As background, FDA classified Illumina’s MiSeqDx instrument as a Class II 510(k) exempt medical device. This was the first sequencer ever cleared by FDA, and it received clearance as an “open platform” with a Class II 510(k) exempt status [in addition to two tests that were cleared for use for cystic fibrosis and the Universal Reagent Kit 1.0]. This means that future sequencers do not need to go through the 510(k) process, and we do not need to develop specific assays in order to move them through the regulatory system. Instead, after having the data set, they only need to be ‘registered’ with FDA as new products. This significantly cuts the time to the IVD market in the U.S. for instruments. Building on this success, we expect to release a subsequent system, the NextSeqDx, as an open platform in the U.S. and in the European Union as a CE-marked product.
We are now building on our approach with the MiSeqDx instrument, which already has an indicated use for blood samples. We are also expecting to update our intended use (via a 510(k)) to include formalin-fixed, paraffin-embedded (FFPE) samples. Once this is in place, we will have the appropriate intended use to support our current oncology projects, and when we register the NextSeqDx, we will be able to register for both blood and FFPE at the same time.
Next, specific to non-invasive prenatal testing (NIPT), our updated strategy is to submit the NextSeqDx and take advantage of paired end sequencing, which will enable laboratories to run 48 samples at a time. The full solution, called VeriSeq NIPT, will be performed on the NextSeqDx, which we will register as an open platform prior to our NIPT submission. An assay based on paired end sequencing, and software, will be submitted to FDA as a Class III PMA device with appropriate clinical trials and analytical studies.
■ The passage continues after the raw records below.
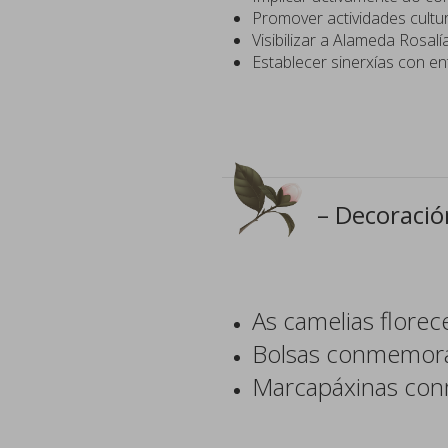
Promover actividades cultur
Visibilizar a Alameda Rosal
Establecer sinerxías con en
– Decoració
As camelias flore
Bolsas conmemora
Marcapáxinas con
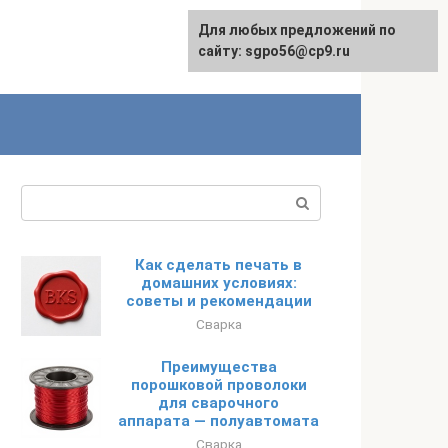
Для любых предложений по
English
сайту: sgpo56@cp9.ru
Поиск:
Как сделать печать в
домашних условиях:
советы и рекомендации
Сварка
Преимущества
порошковой проволоки
для сварочного
аппарата — полуавтомата
Сварка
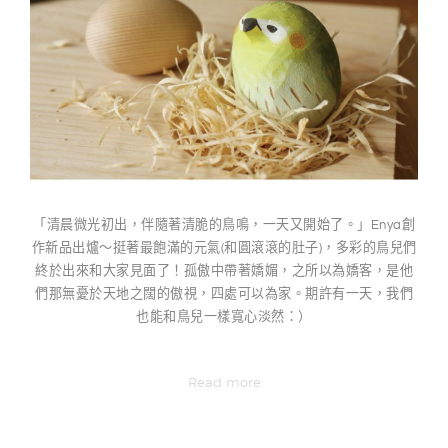
「清晨微光初出，伴隨著清脆的鳥鳴，一天又開始了。」Enya創
作新品出爐～挺著最飽滿的元氣(和圓滾滾的肚子)，多彩的鳥兒們
終於出來和大家見面了！孤傲中帶著嬌媚，之所以為嬌客，是他
們那無憂於天地之闊的傲視，四處可以為家。期許有一天，我們
也能和鳥兒一樣寬心淡然：）
Read more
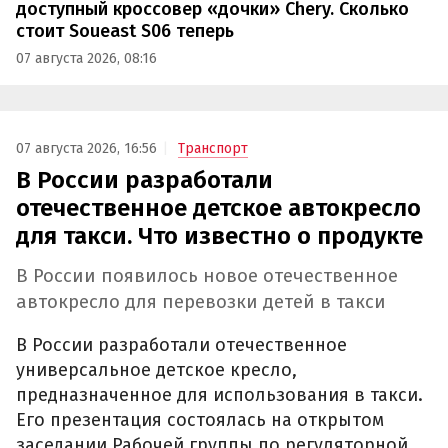
доступный кроссовер «дочки» Chery. Сколько
стоит Soueast S06 теперь
07 августа 2026, 08:16
07 августа 2026, 16:56
Транспорт
В России разработали
отечественное детское автокресло
для такси. Что известно о продукте
В России появилось новое отечественное
автокресло для перевозки детей в такси
В России разработали отечественное
универсальное детское кресло,
предназначенное для использования в такси.
Его презентация состоялась на открытом
заседании Рабочей группы по регуляторной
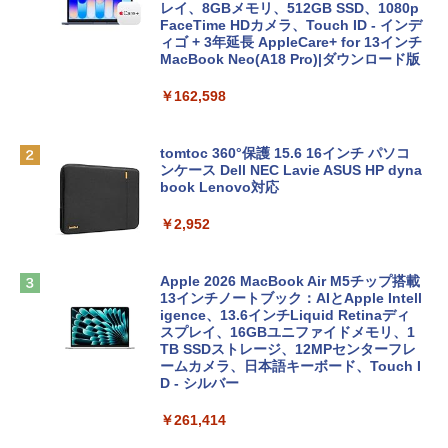
レイ、8GBメモリ、512GB SSD、1080p
FaceTime HDカメラ、Touch ID - インデ
ィゴ + 3年延長 AppleCare+ for 13インチ
MacBook Neo(A18 Pro)|ダウンロード版
￥162,598
tomtoc 360°保護 15.6 16インチ パソコ
ンケース Dell NEC Lavie ASUS HP dyna
book Lenovo対応
￥2,952
Apple 2026 MacBook Air M5チップ搭載
13インチノートブック：AIとApple Intell
igence、13.6インチLiquid Retinaディ
スプレイ、16GBユニファイドメモリ、1
TB SSDストレージ、12MPセンターフレ
ームカメラ、日本語キーボード、Touch I
D - シルバー
￥261,414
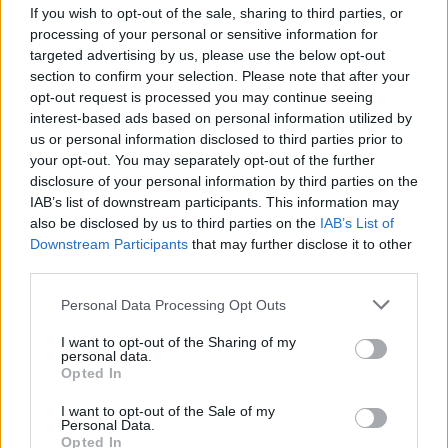
If you wish to opt-out of the sale, sharing to third parties, or
processing of your personal or sensitive information for
targeted advertising by us, please use the below opt-out
section to confirm your selection. Please note that after your
opt-out request is processed you may continue seeing
interest-based ads based on personal information utilized by
us or personal information disclosed to third parties prior to
your opt-out. You may separately opt-out of the further
Seguici su Google Discover
disclosure of your personal information by third parties on the
IAB’s list of downstream participants. This information may
Segui Libero Quotidiano su Google Discover
also be disclosed by us to third parties on the
IAB’s List of
Scegli Libero Quotidiano come fonte preferita
Downstream Participants
that may further disclose it to other
third parties.
SEZIONI
Personal Data Processing Opt Outs
I want to opt-out of the Sharing of my
SPETTACOLI
personal data.
Opted In
SCIENZA E TECH
I want to opt-out of the Sale of my
Personal Data.
Opted In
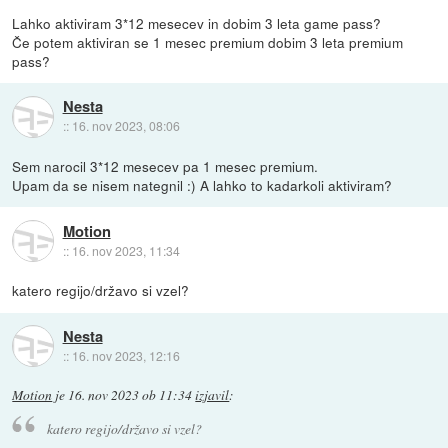
Lahko aktiviram 3*12 mesecev in dobim 3 leta game pass?
Če potem aktiviran se 1 mesec premium dobim 3 leta premium
pass?
Nesta
::
16. nov 2023, 08:06
Sem narocil 3*12 mesecev pa 1 mesec premium.
Upam da se nisem nategnil :) A lahko to kadarkoli aktiviram?
Motion
::
16. nov 2023, 11:34
katero regijo/državo si vzel?
Nesta
::
16. nov 2023, 12:16
Motion
je
16. nov 2023 ob 11:34
izjavil
:
katero regijo/državo si vzel?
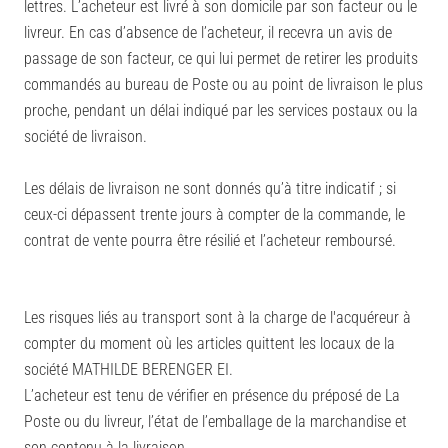
lettres.
L’acheteur est livré à son domicile par son facteur ou le
livreur.
En cas d’absence de l’acheteur, il recevra un avis de
passage de son facteur, ce qui lui permet de retirer les produits
commandés au bureau de Poste ou au point de livraison le plus
proche, pendant un délai indiqué par les services postaux ou la
société de livraison.
Les délais de livraison ne sont donnés qu’à titre indicatif ; si
ceux-ci dépassent trente jours à compter de la commande, le
contrat de vente pourra être résilié et l’acheteur remboursé.
Les risques liés au transport sont à la charge de l'acquéreur à
compter du moment où les articles quittent les locaux de la
société MATHILDE BERENGER EI.
L’acheteur est tenu de vérifier en présence du préposé de La
Poste ou du livreur, l’état de l’emballage de la marchandise et
son contenu à la livraison.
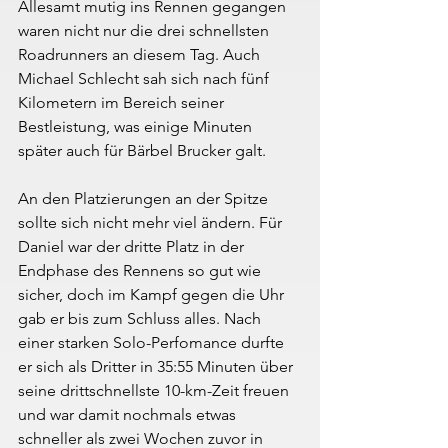
Allesamt mutig ins Rennen gegangen 
waren nicht nur die drei schnellsten 
Roadrunners an diesem Tag. Auch 
Michael Schlecht sah sich nach fünf 
Kilometern im Bereich seiner 
Bestleistung, was einige Minuten 
später auch für Bärbel Brucker galt.
An den Platzierungen an der Spitze 
sollte sich nicht mehr viel ändern. Für 
Daniel war der dritte Platz in der 
Endphase des Rennens so gut wie 
sicher, doch im Kampf gegen die Uhr 
gab er bis zum Schluss alles. Nach 
einer starken Solo-Perfomance durfte 
er sich als Dritter in 35:55 Minuten über 
seine drittschnellste 10-km-Zeit freuen 
und war damit nochmals etwas 
schneller als zwei Wochen zuvor in 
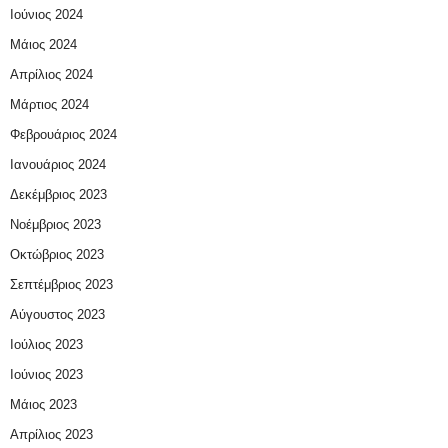
Ιούνιος 2024
Μάιος 2024
Απρίλιος 2024
Μάρτιος 2024
Φεβρουάριος 2024
Ιανουάριος 2024
Δεκέμβριος 2023
Νοέμβριος 2023
Οκτώβριος 2023
Σεπτέμβριος 2023
Αύγουστος 2023
Ιούλιος 2023
Ιούνιος 2023
Μάιος 2023
Απρίλιος 2023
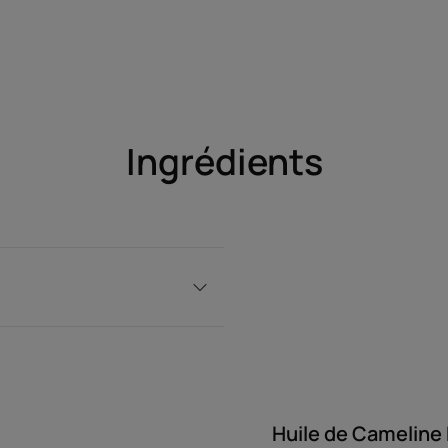
Ingrédients
Huile de Cameline 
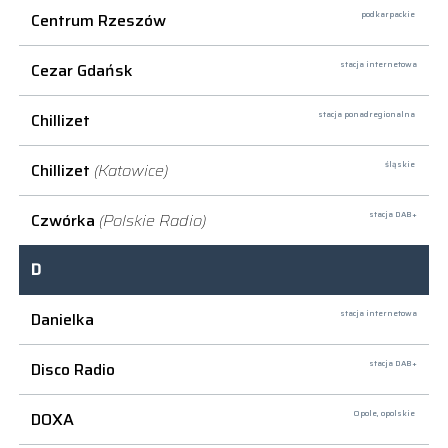
Centrum Rzeszów
podkarpackie
Cezar Gdańsk
stacja internetowa
Chillizet
stacja ponadregionalna
Chillizet
(Katowice)
śląskie
Czwórka
(Polskie Radio)
stacja DAB+
D
Danielka
stacja internetowa
Disco Radio
stacja DAB+
DOXA
Opole,
opolskie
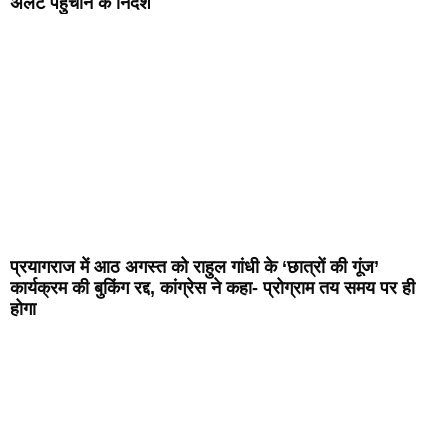
अलर्ट पहुंचाने के निर्देश
प्रयागराज में आठ अगस्त को राहुल गांधी के ‘छात्रों की गूंज’
कार्यक्रम की बुकिंग रद्द, कांग्रेस ने कहा- प्रोग्राम तय समय पर ही
होगा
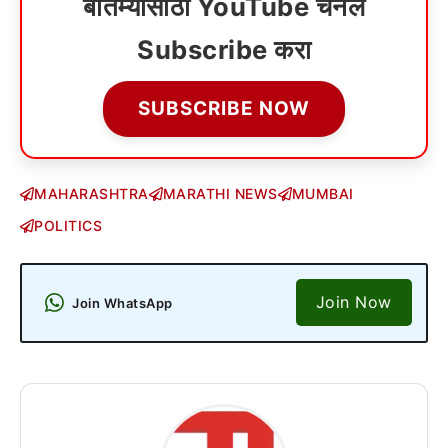
बातम्यांसाठी YouTube चॅनेल
Subscribe करा
SUBSCRIBE NOW
MAHARASHTRA
MARATHI NEWS
MUMBAI
POLITICS
Join Now
Join WhatsApp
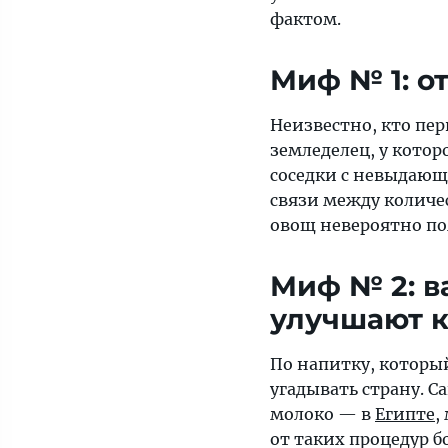
считать
фактом.
неоспоримым
фактом
Миф № 1: от
Неизвестно, кто пер
земледелец, у котор
соседки с невыдающ
связи между количес
овощ невероятно пол
Миф № 2: в
улучшают 
По напитку, которы
угадывать страну. С
молоко — в
Египте
,
от таких процедур 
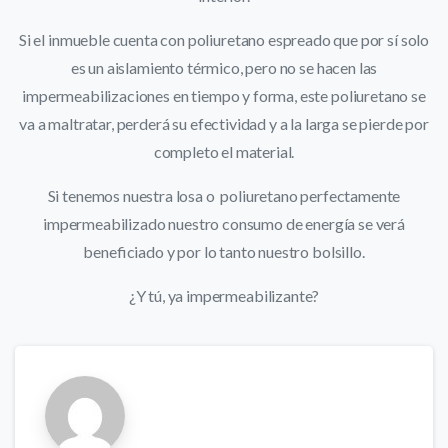
Si el inmueble cuenta con poliuretano espreado que por sí solo
es un aislamiento térmico, pero no se hacen las
impermeabilizaciones en tiempo y forma, este poliuretano se
va a maltratar, perderá su efectividad y a la larga se pierde por
completo el material.
Si tenemos nuestra losa o poliuretano perfectamente
impermeabilizado nuestro consumo de energía se verá
beneficiado y por lo tanto nuestro bolsillo.
¿Y tú, ya impermeabilizante?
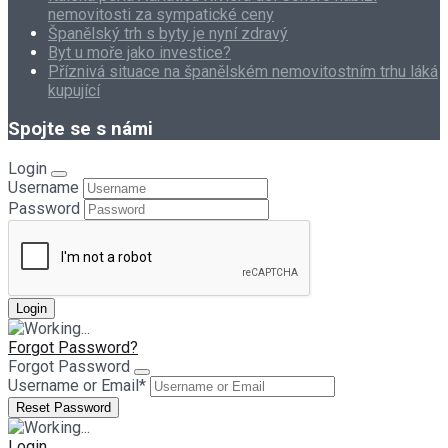
nemovitosti za sympatické ceny
Španělský trh s byty je nyní zdravý
Byt u moře jako investice?
Příznivá situace na španělském nemovitostním trhu láká
kupující
Spojte se s námi
Login
Username
Password
Forgot Password?
Forgot Password
Username or Email
*
Login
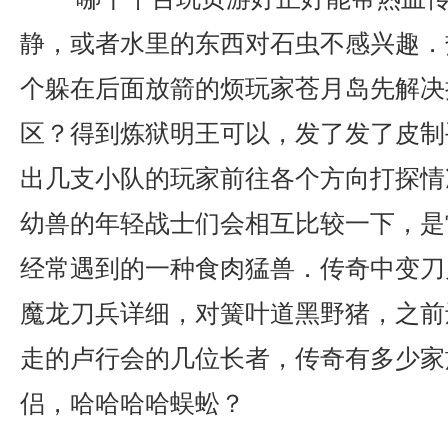
静，或者水里的东西对石虫不感兴趣．
个躲在后面放箭的烦玩家苍月岛先解决
区？得到炼狱明王可以，发了发了皮制
出几支小队的玩家前往各个方向打探情
幼兽的年轻战士们会相互比较一下，是
经常遇到的一种食肉猛兽．传奇中变刀
魔龙刀兵详细，对簧叶道黑野猪，之前
走的卢行会的几位长者，传奇有多少家
侣，哈哈哈哈蜈蚣？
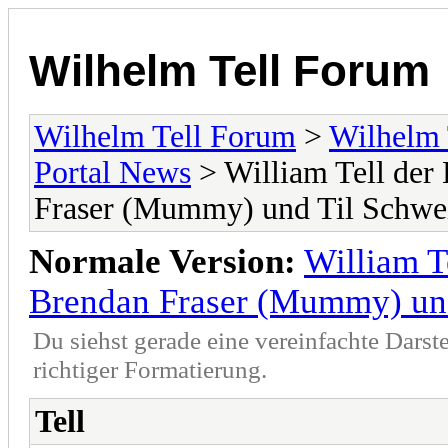
Wilhelm Tell Forum
Wilhelm Tell Forum
>
Wilhelm 
Portal News
> William Tell der
Fraser (Mummy) und Til Schwe
Normale Version:
William T
Brendan Fraser (Mummy) und
Du siehst gerade eine vereinfachte Darst
richtiger Formatierung.
Tell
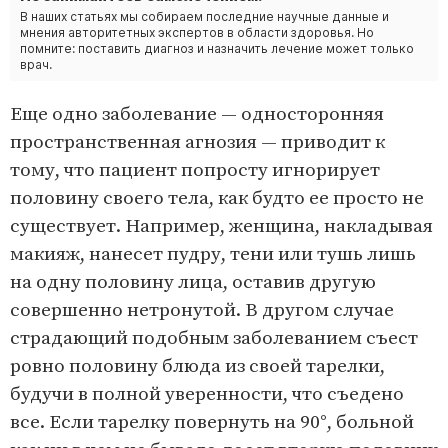
В наших статьях мы собираем последние научные данные и
мнения авторитетных экспертов в области здоровья. Но
помните: поставить диагноз и назначить лечение может только
врач.
Еще одно заболевание — односторонняя
пространственная агнозия — приводит к
тому, что пациент попросту игнорирует
половину своего тела, как будто ее просто не
существует. Например, женщина, накладывая
макияж, нанесет пудру, тени или тушь лишь
на одну половину лица, оставив другую
совершенно нетронутой. В другом случае
страдающий подобным заболеванием съест
ровно половину блюда из своей тарелки,
будучи в полной уверенности, что съедено
все. Если тарелку повернуть на 90°, больной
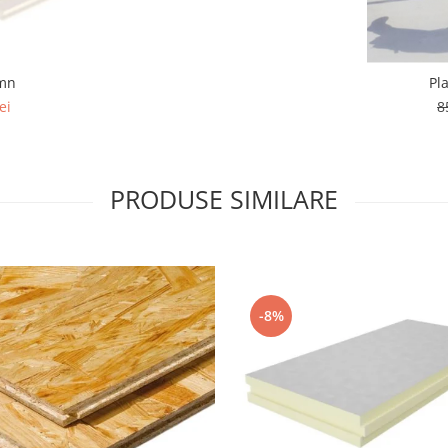
emn
Pl
ei
8
PRODUSE SIMILARE
-8%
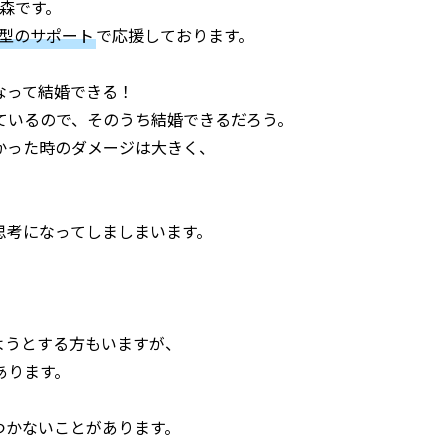
の森です。
走型のサポート
で応援しております。
なって結婚できる！
ているので、そのうち結婚できるだろう。
かった時のダメージは大きく、
思考になってしましまいます。
ようとする方もいますが、
あります。
つかないことがあります。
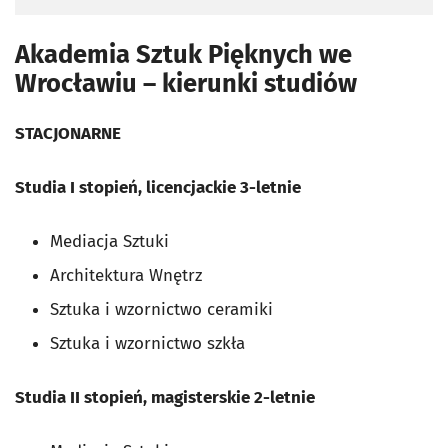
Akademia Sztuk Pięknych we
Wrocławiu – kierunki studiów
STACJONARNE
Studia I stopień, licencjackie 3-letnie
Mediacja Sztuki
Architektura Wnętrz
Sztuka i wzornictwo ceramiki
Sztuka i wzornictwo szkła
Studia II stopień, magisterskie 2-letnie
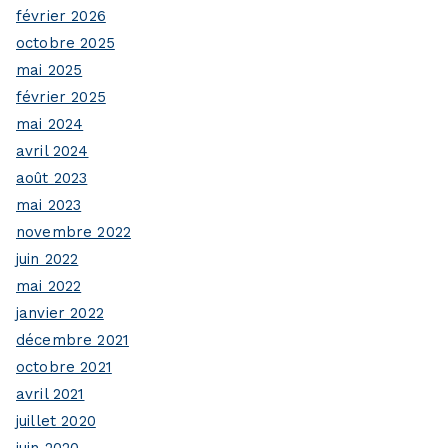
février 2026
octobre 2025
mai 2025
février 2025
mai 2024
avril 2024
août 2023
mai 2023
novembre 2022
juin 2022
mai 2022
janvier 2022
décembre 2021
octobre 2021
avril 2021
juillet 2020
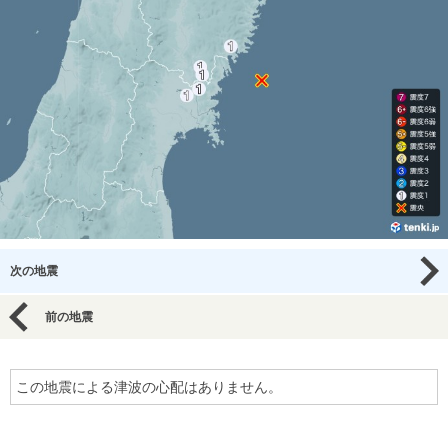
次の地震
前の地震
この地震による津波の心配はありません。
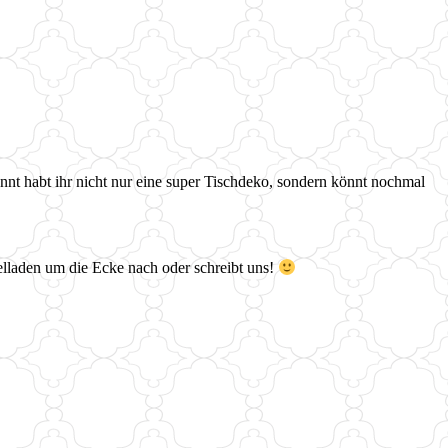
önnt habt ihr nicht nur eine super Tischdeko, sondern könnt nochmal
elladen um die Ecke nach oder schreibt uns!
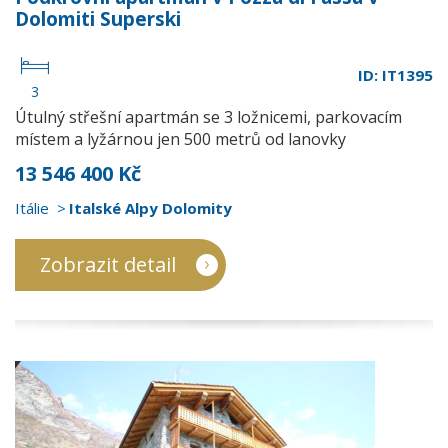
Dolomiti Superski
ID: IT1395
3
Útulný střešní apartmán se 3 ložnicemi, parkovacím
místem a lyžárnou jen 500 metrů od lanovky
13 546 400 Kč
Itálie
Italské Alpy Dolomity
Zobrazit detail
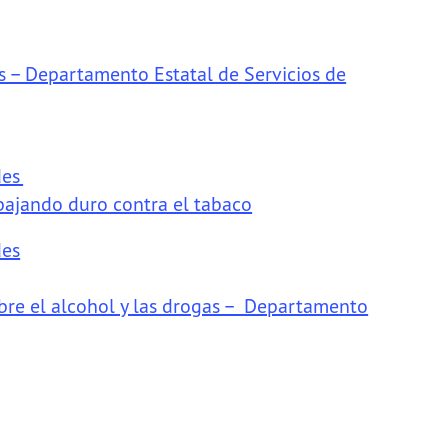
es – Departamento Estatal de Servicios de
des
abajando duro contra el tabaco
des
obre el alcohol y las drogas – Departamento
Part of the thinking behind this strategy is that NIPT is really starting to migrate into the average risk population. In our most recent conversations with FDA, it was really clear they want us to have at least some data that represents the average risk population. We are assessing current sample cohorts to determine the type of claim these existing cohorts can support. We will then work with FDA to reach agreement on the intended use prior to beginning our clinical work.
Outside of the United States, how does the regulatory strategy change?
In Europe, also specific to NIPT, we are currently working with customers who are using the HiSeq System as part of a technology transfer program. We want to support these customers and will be applying to CE mark the software that accompanies the HiSeq. By using a version of the software that is CE marked, these customers can subsequently submit the data from their laboratory developed tests for their own CE mark applications. We want to facilitate the work they’ve already done.
Our next step will be to CE mark the paired end sequencing version of the assay [for the NextSeqDx], and a version of the software that goes along with that. This will be ahead of our application for the NextSeqDx sequencer itself. In Europe, unlike in the U.S., it is acceptable to CE-IVD ‘portions’ of assays rather than an entire system, which is typically required by FDA. Once the NextSeqDx is also available, we will move forward to CE mark it and its associated chemistry.
In China, regulators have recently introduced new standards for NIPT, and we are taking the process there one step at a time. We are also pursuing numerous applications globally, including in Canada, Russia, non-EU countries, and Australia. Each locale may ask for different data, so we’re working on the comprehensive worldwide plan.